→ Aim of the exercise: All lines below containing "positivity" are to be listed.
---- Source material
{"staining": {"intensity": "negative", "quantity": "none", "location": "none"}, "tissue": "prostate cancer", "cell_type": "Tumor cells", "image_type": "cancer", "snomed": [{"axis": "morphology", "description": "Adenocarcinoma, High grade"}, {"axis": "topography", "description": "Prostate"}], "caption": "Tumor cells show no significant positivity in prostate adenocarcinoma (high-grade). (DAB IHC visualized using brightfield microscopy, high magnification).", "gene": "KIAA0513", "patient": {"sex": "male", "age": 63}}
--------
---- Source material
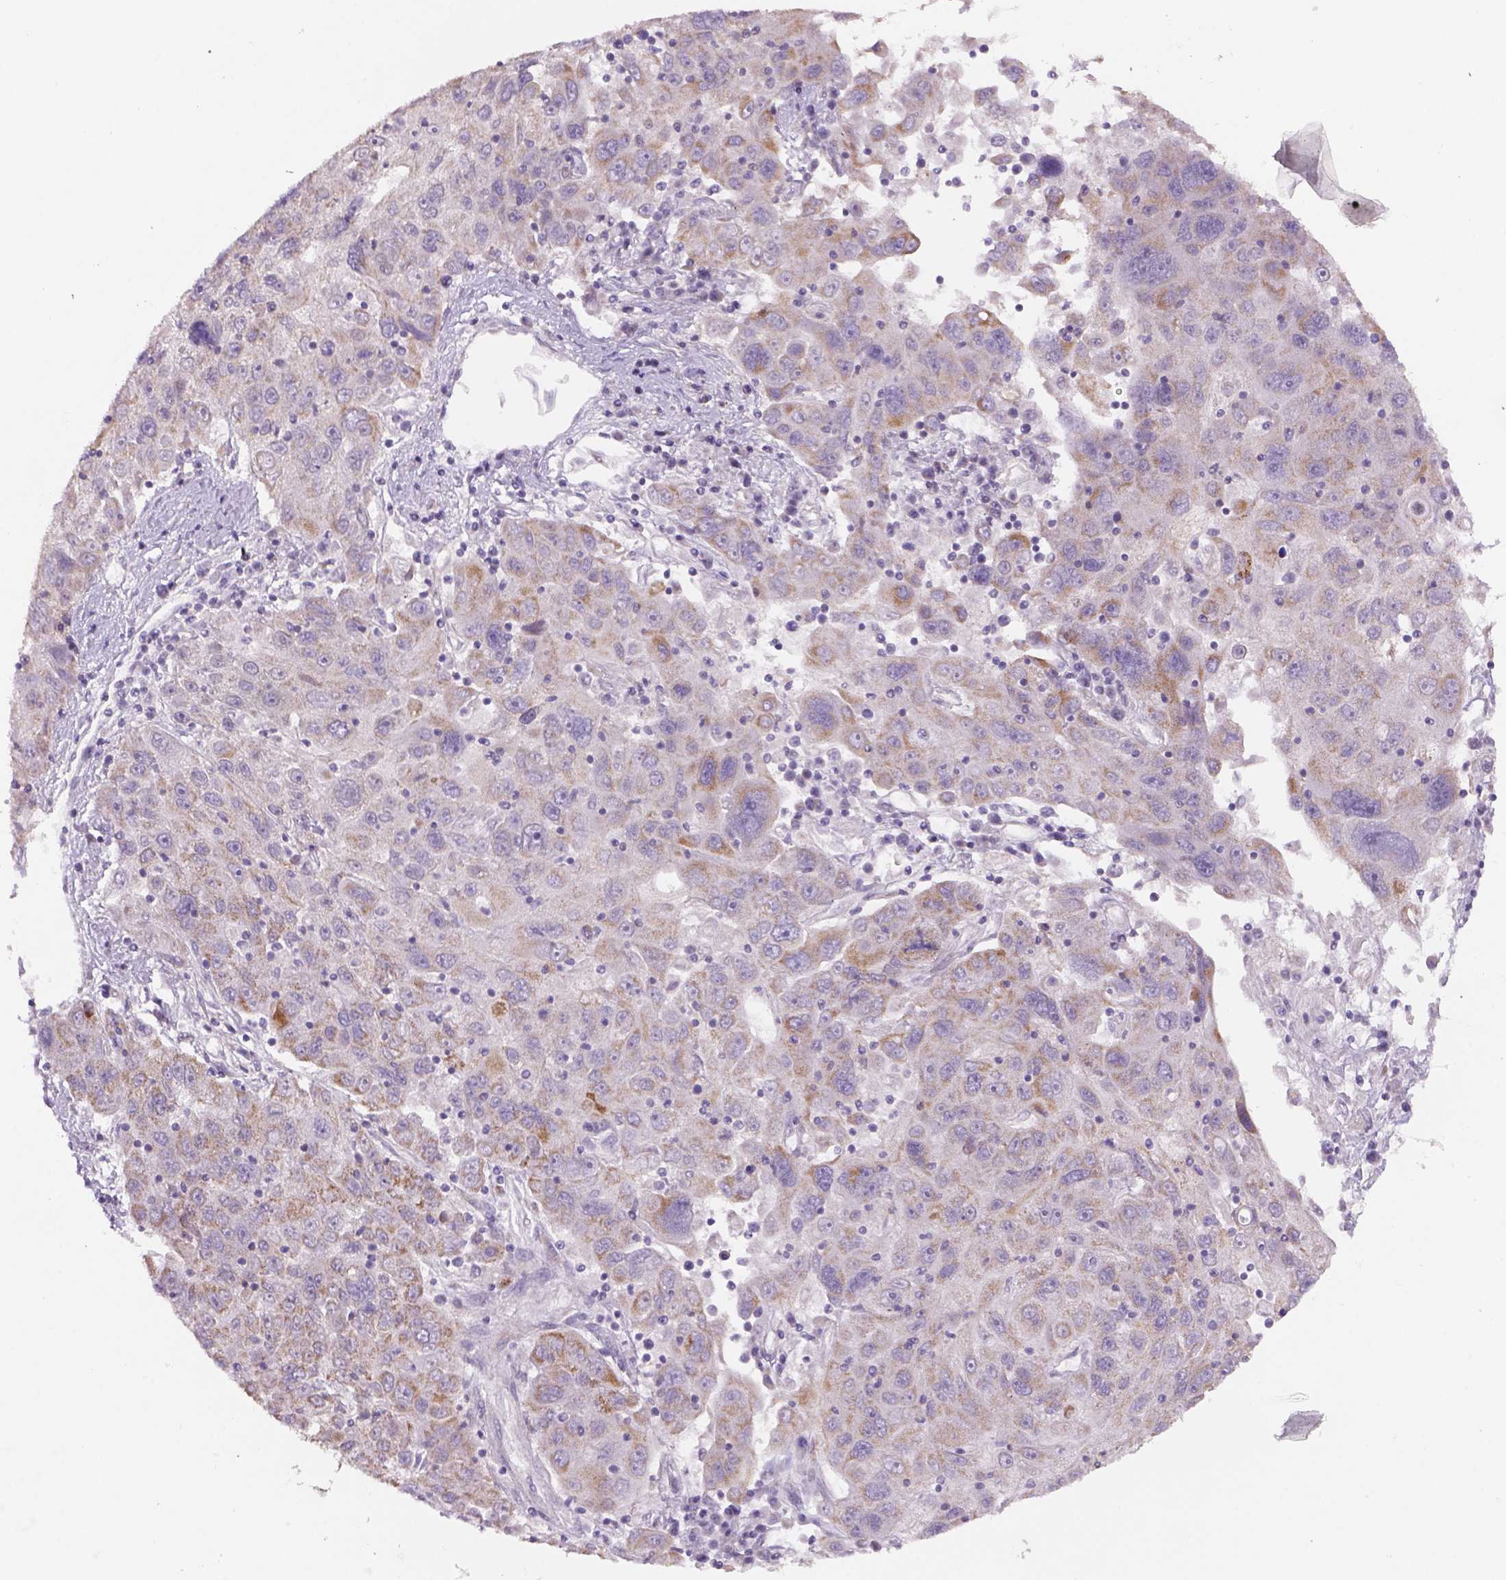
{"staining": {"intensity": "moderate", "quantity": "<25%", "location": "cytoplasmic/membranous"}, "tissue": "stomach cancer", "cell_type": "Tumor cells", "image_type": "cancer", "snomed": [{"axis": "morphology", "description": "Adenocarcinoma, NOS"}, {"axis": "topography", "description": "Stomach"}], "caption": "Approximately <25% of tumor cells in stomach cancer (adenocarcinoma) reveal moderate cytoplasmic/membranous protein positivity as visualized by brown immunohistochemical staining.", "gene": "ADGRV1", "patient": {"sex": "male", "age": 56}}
--------
---- Source material
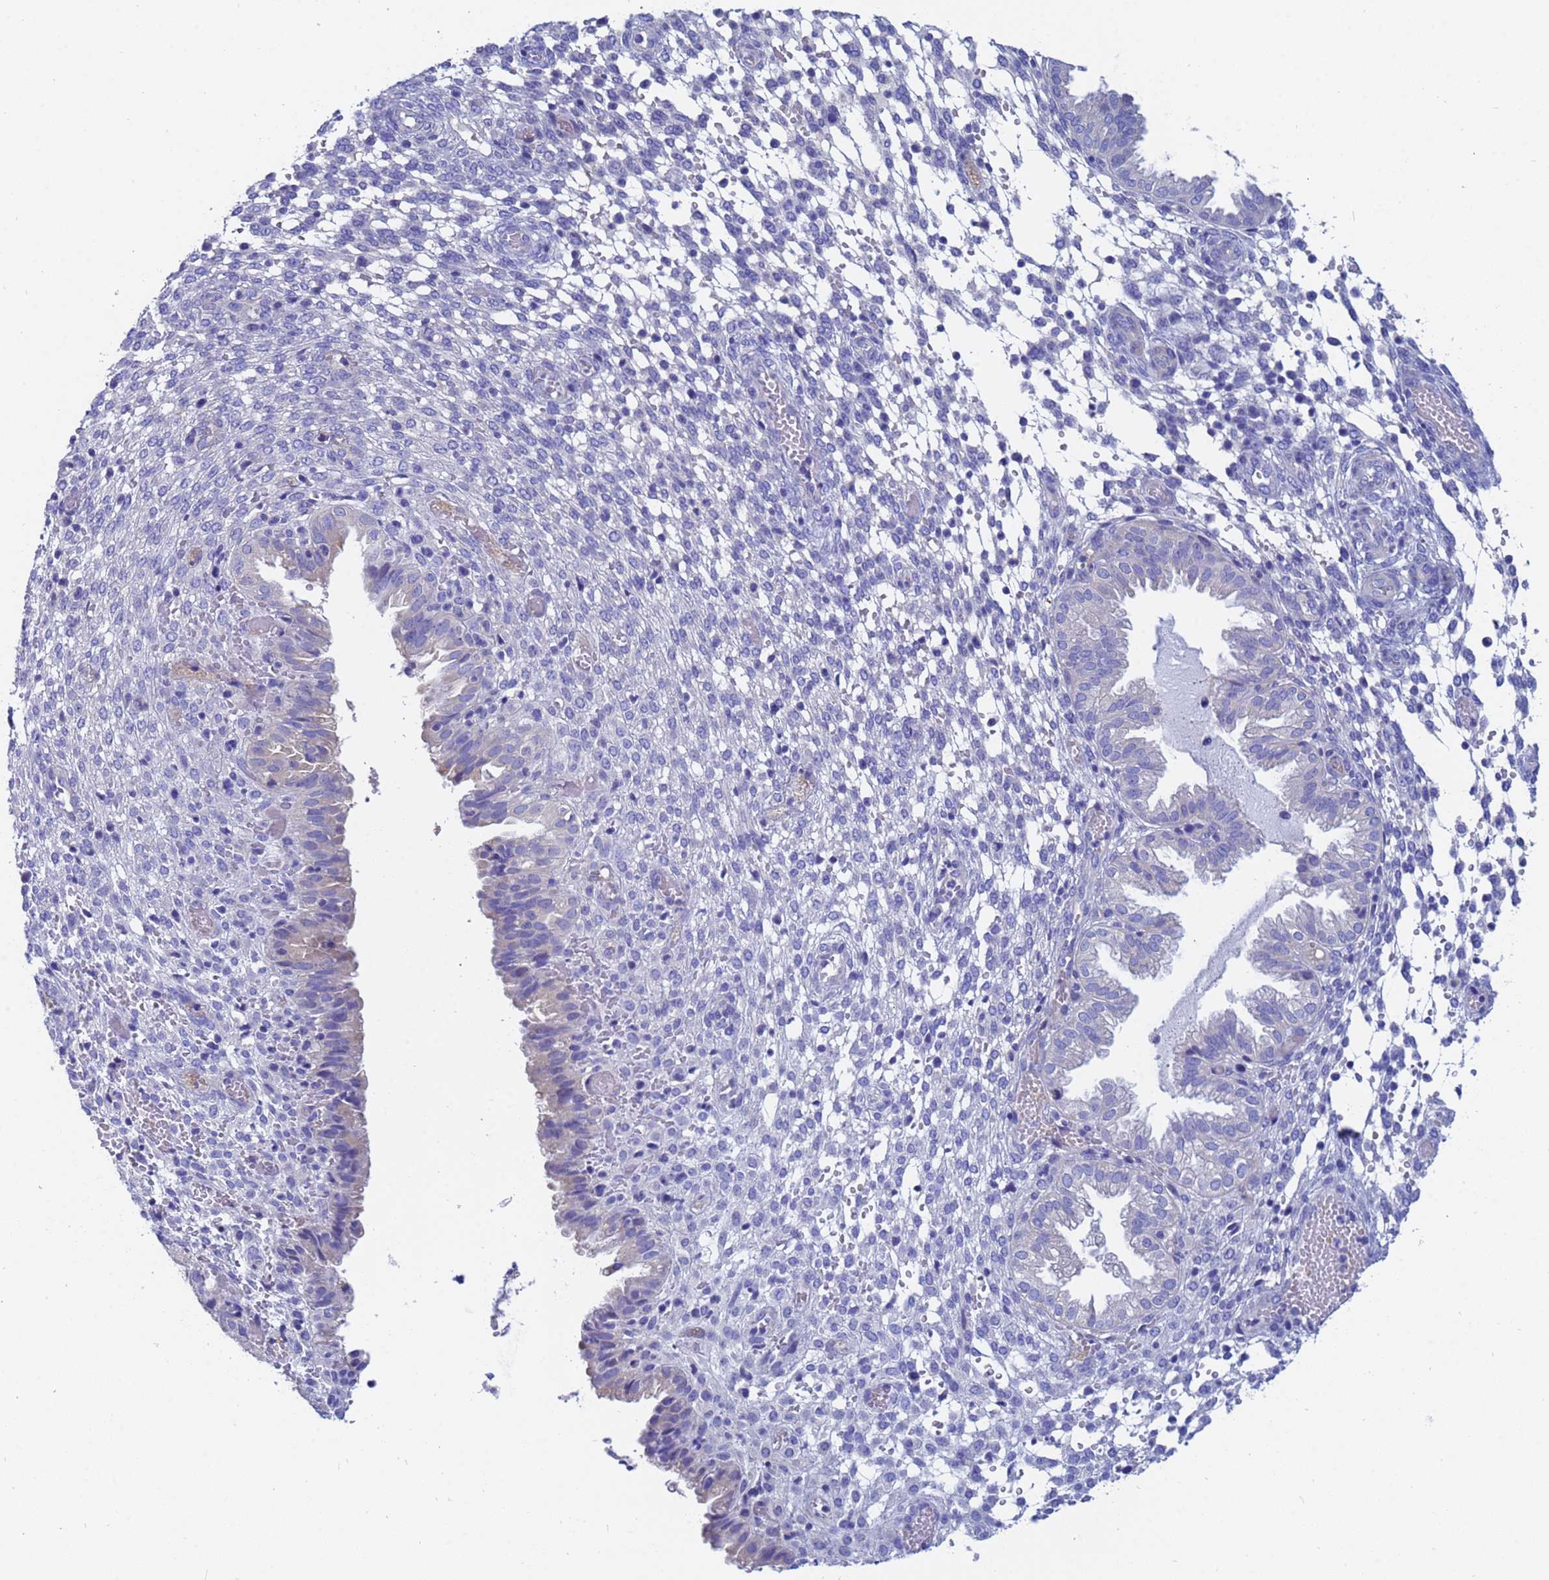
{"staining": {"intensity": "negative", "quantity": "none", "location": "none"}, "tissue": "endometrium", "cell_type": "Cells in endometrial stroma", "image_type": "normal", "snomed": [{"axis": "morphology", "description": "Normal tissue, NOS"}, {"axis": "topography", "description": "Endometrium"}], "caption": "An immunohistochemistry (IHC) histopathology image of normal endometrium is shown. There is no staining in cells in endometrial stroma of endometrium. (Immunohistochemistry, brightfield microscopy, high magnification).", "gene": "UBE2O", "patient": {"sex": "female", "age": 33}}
--------
→ Worked solution:
{"staining": {"intensity": "negative", "quantity": "none", "location": "none"}, "tissue": "prostate cancer", "cell_type": "Tumor cells", "image_type": "cancer", "snomed": [{"axis": "morphology", "description": "Adenocarcinoma, High grade"}, {"axis": "topography", "description": "Prostate"}], "caption": "Tumor cells show no significant positivity in prostate adenocarcinoma (high-grade). (DAB IHC visualized using brightfield microscopy, high magnification).", "gene": "KIAA0513", "patient": {"sex": "male", "age": 63}}
{"staining": {"intensity": "moderate", "quantity": "<25%", "location": "cytoplasmic/membranous"}, "tissue": "stomach cancer", "cell_type": "Tumor cells", "image_type": "cancer", "snomed": [{"axis": "morphology", "description": "Adenocarcinoma, NOS"}, {"axis": "topography", "description": "Stomach"}], "caption": "Approximately <25% of tumor cells in stomach cancer (adenocarcinoma) reveal moderate cytoplasmic/membranous protein positivity as visualized by brown immunohistochemical staining.", "gene": "ADGRV1", "patient": {"sex": "male", "age": 56}}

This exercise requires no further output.